Input: Begin

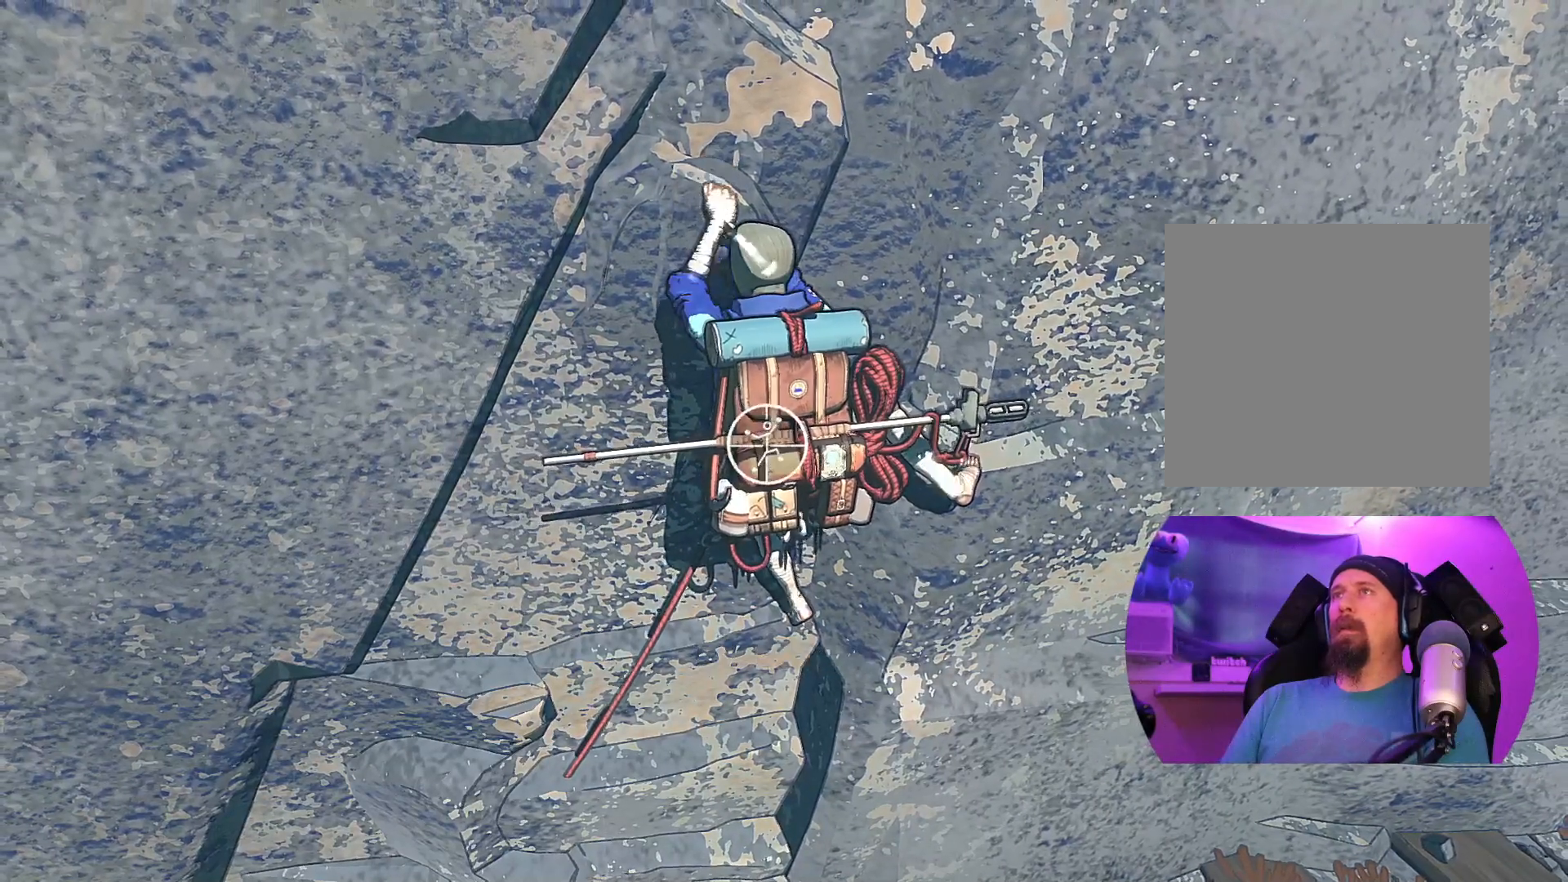
{"buttons": ["R1"], "left_stick": "right", "right_stick": "center", "events": [[317, "left_stick", "right"]]}
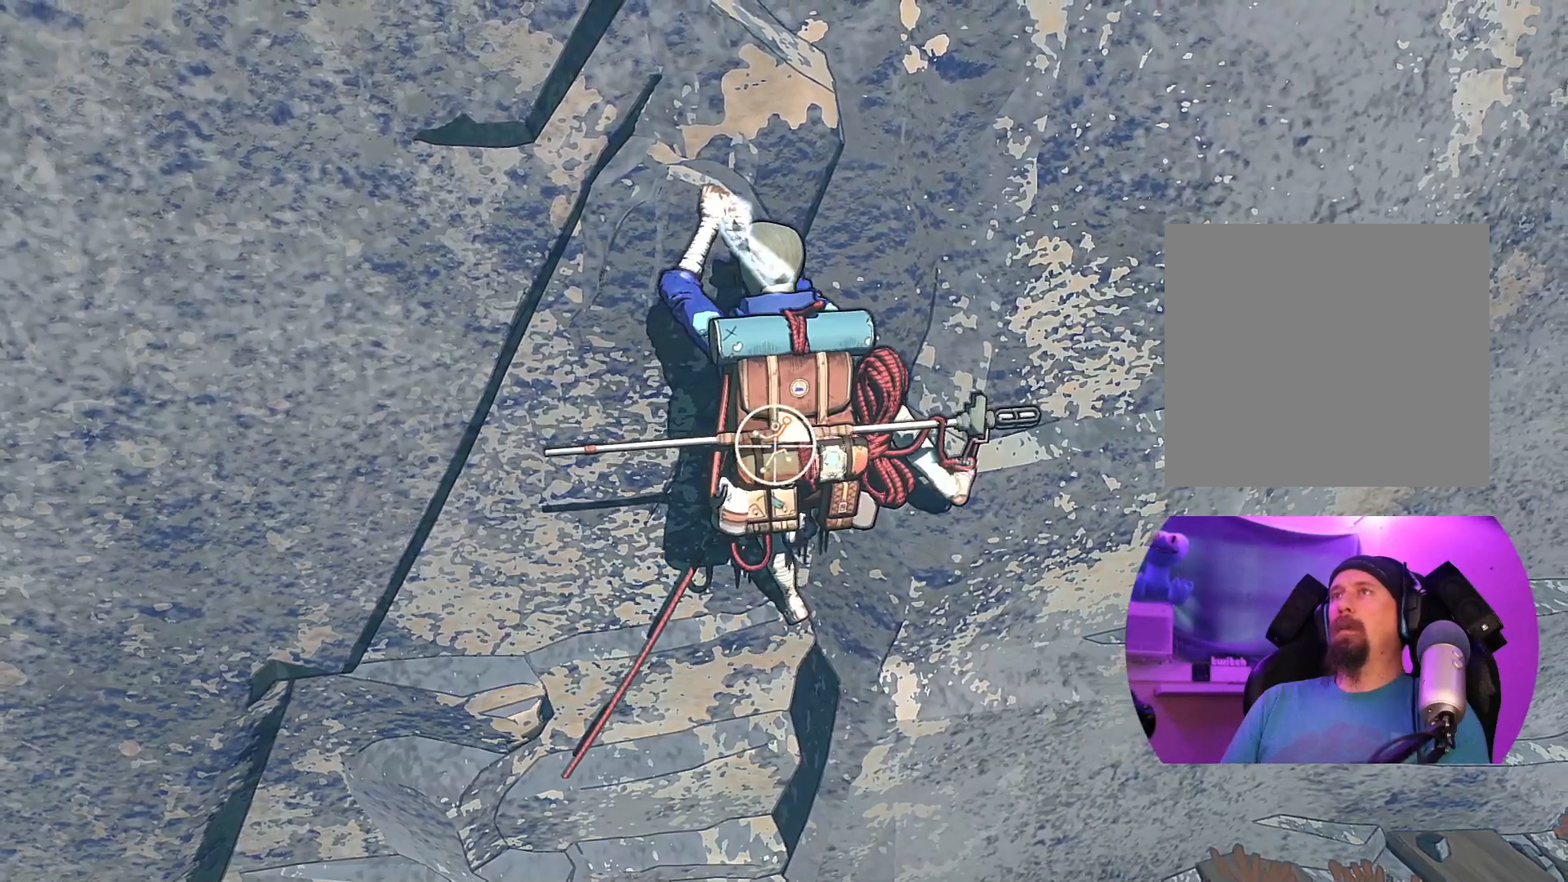
{"buttons": [], "left_stick": "up-right", "right_stick": "center", "events": [[67, "left_stick", "up-right"], [417, "R1", "up"]]}
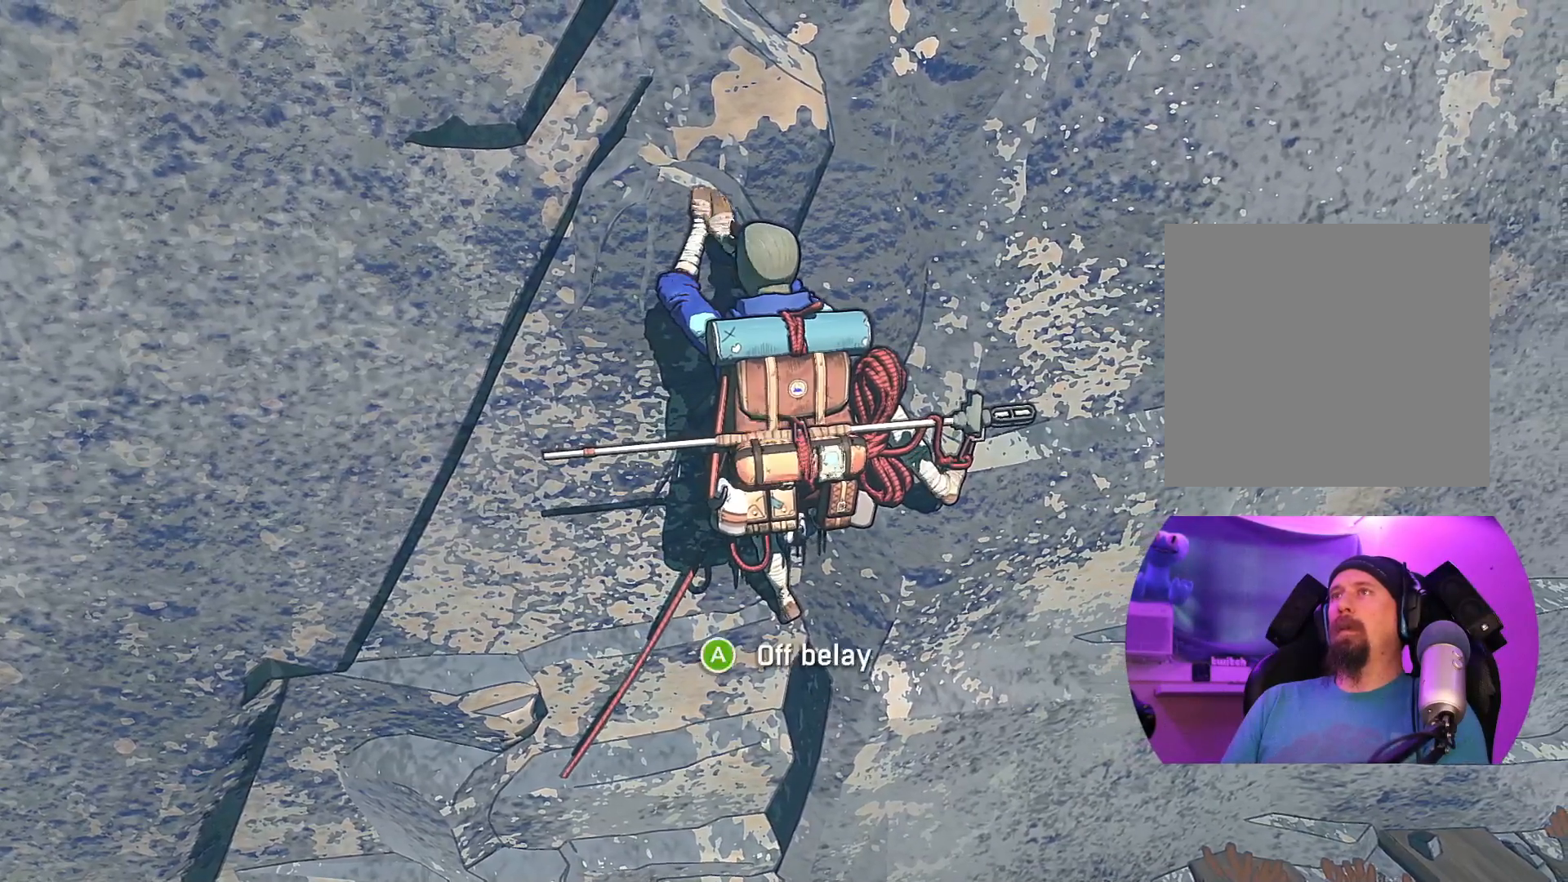
{"buttons": [], "left_stick": "up", "right_stick": "center", "events": [[400, "left_stick", "up"]]}
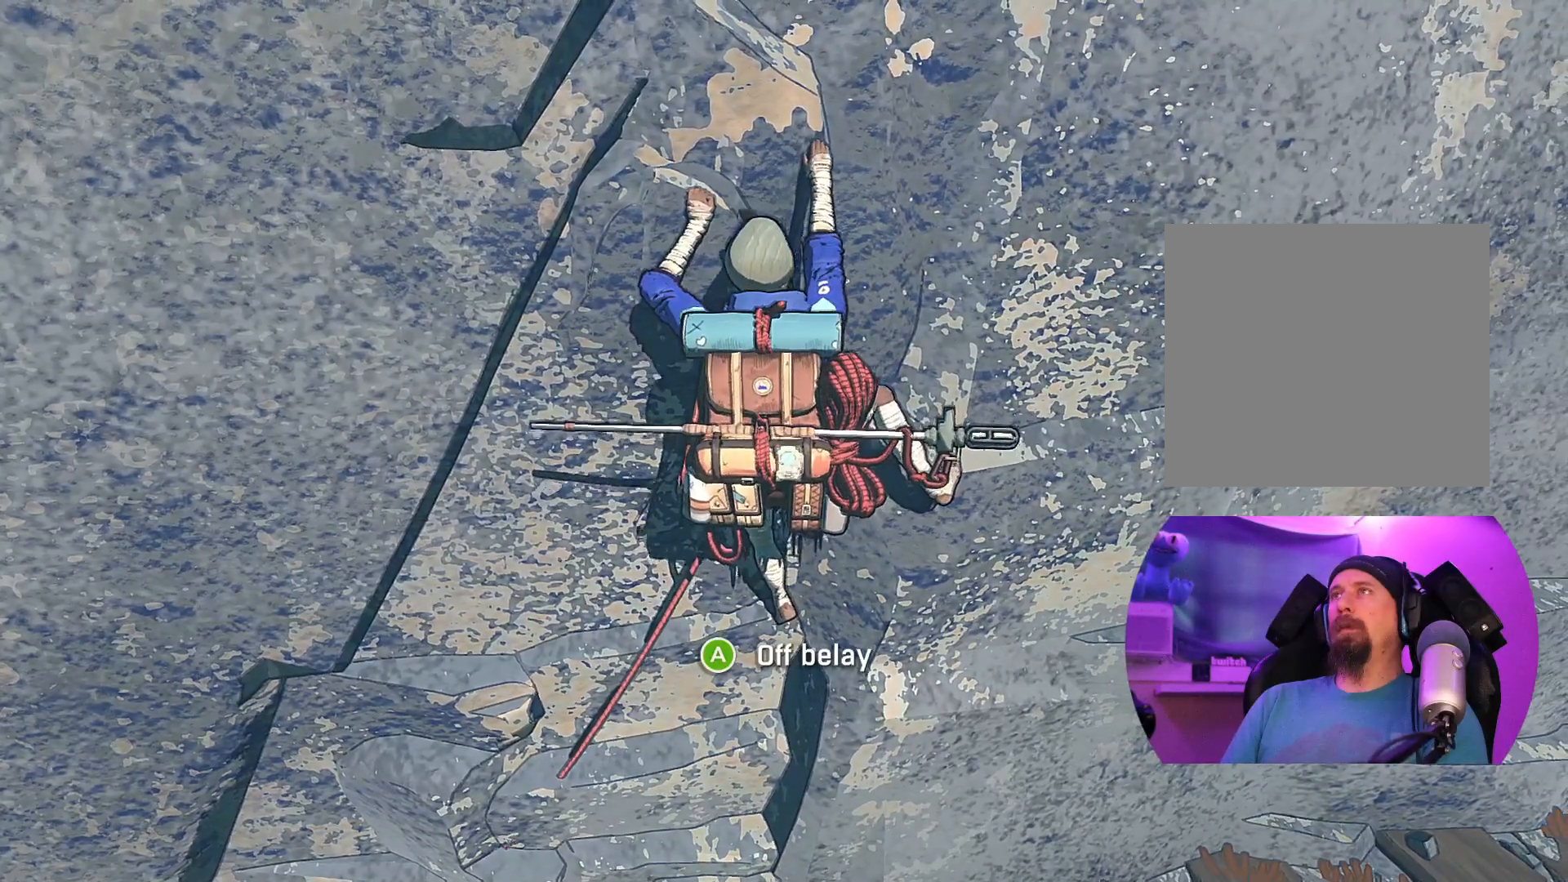
{"buttons": [], "left_stick": "up", "right_stick": "center", "events": []}
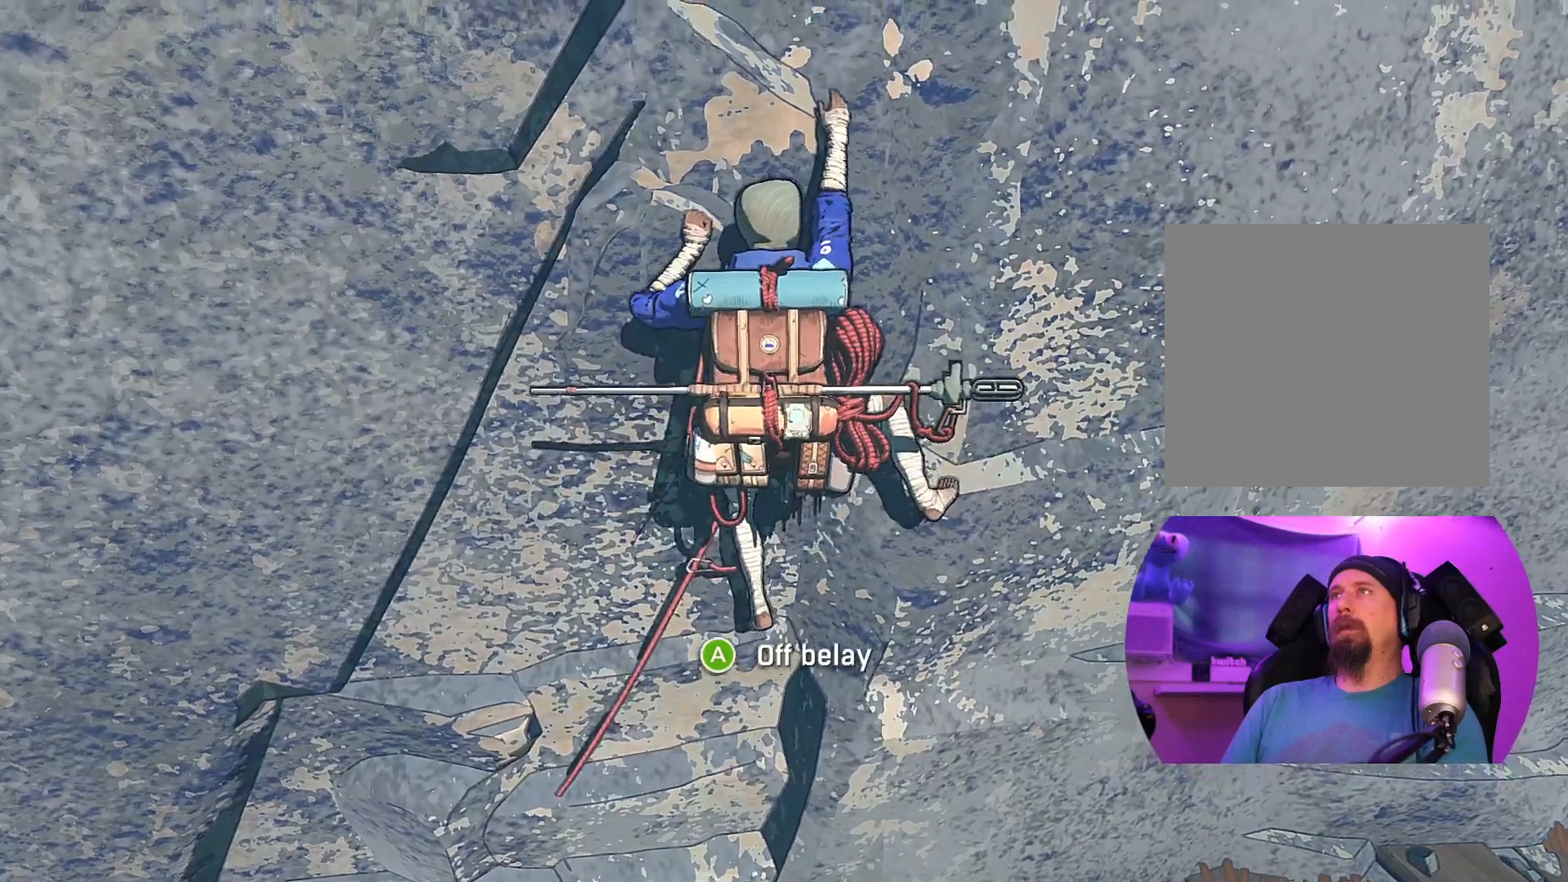
{"buttons": [], "left_stick": "up-right", "right_stick": "center", "events": [[483, "left_stick", "up-right"]]}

Input: End

Task: Output each record above exactly as it stands, excluding all pictures.

Result:
{"buttons": ["R1"], "left_stick": "right", "right_stick": "center", "events": [[317, "left_stick", "right"]]}
{"buttons": [], "left_stick": "up-right", "right_stick": "center", "events": [[67, "left_stick", "up-right"], [417, "R1", "up"]]}
{"buttons": [], "left_stick": "up", "right_stick": "center", "events": [[400, "left_stick", "up"]]}
{"buttons": [], "left_stick": "up", "right_stick": "center", "events": []}
{"buttons": [], "left_stick": "up-right", "right_stick": "center", "events": [[483, "left_stick", "up-right"]]}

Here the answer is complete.